Often the young Ladies spoke to their deaf servant girls in bright cheery tones as if they could hear. The older nobles, on the other hand, treated the servants as if each was only a pair of hands and feet. Any duties they failed to understand, the Diva and her Ladies explained in flourishes of sign language.

There are plenty of adventures, and there are great new characters (including a dashing hero who Ivan later informs the pining Daphne was "too old for her"), and there are charts and addition tables and, one can hardly make oneself say it, diagrams - all presented cheerily, as the devil's work often is. An attempt to explain musical scale comes closer to clarifying that brutal arcana than anything written since the days of Palestrina.
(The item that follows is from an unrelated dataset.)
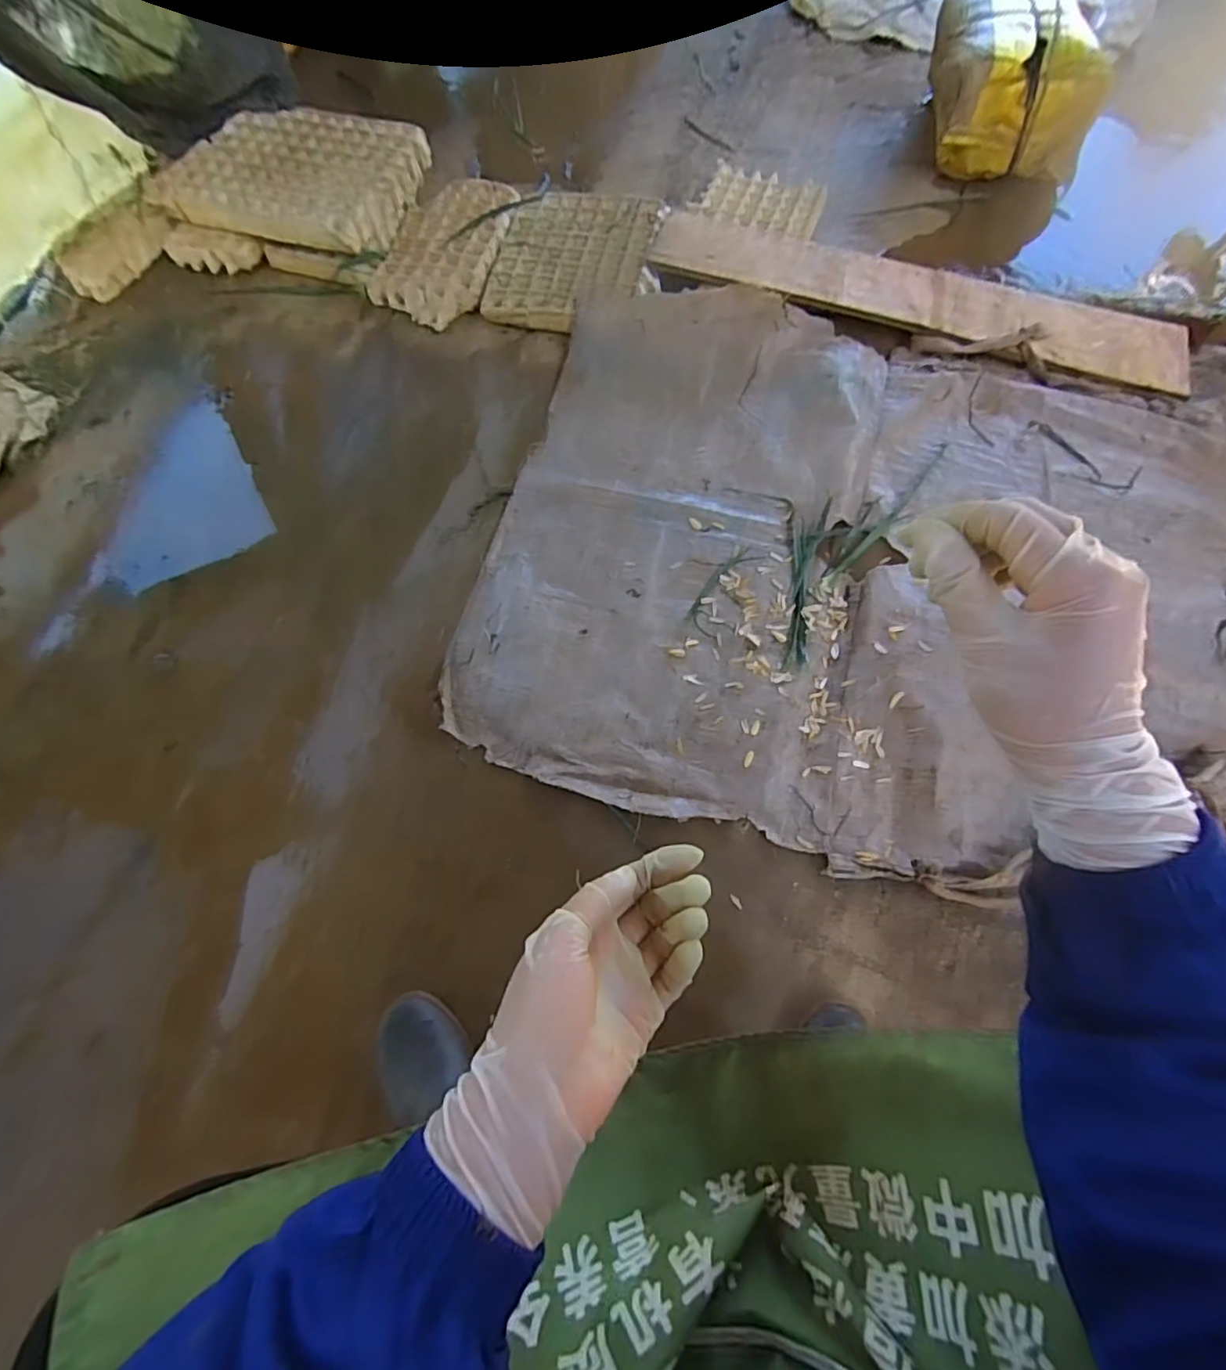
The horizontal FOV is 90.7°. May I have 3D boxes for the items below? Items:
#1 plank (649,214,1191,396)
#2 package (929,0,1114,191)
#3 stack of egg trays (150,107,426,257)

Once again, conversation and cooperation are brazenly encouraged.In the end, our heroes succeed in bringing Lila back to the 'real' world, where Aunt Adelaide is recovering from surgery that may give her a chance, and where Aunt Leonora is confronted with a newly confident Lila:

She [Lila] stood, threw back her shoulders and sang in Italian, a lament so sweet and tremulous and then so full of resignation and forgiveness that the curtains wavered before the windows and Daphne felt a longing swell within her to do great and noble actions.

The whole thing ends on a wistful, hopeful note and the promise of at least one more adventure in Lexicon. And there's a very helpful discussion guide, but you probably feared as much.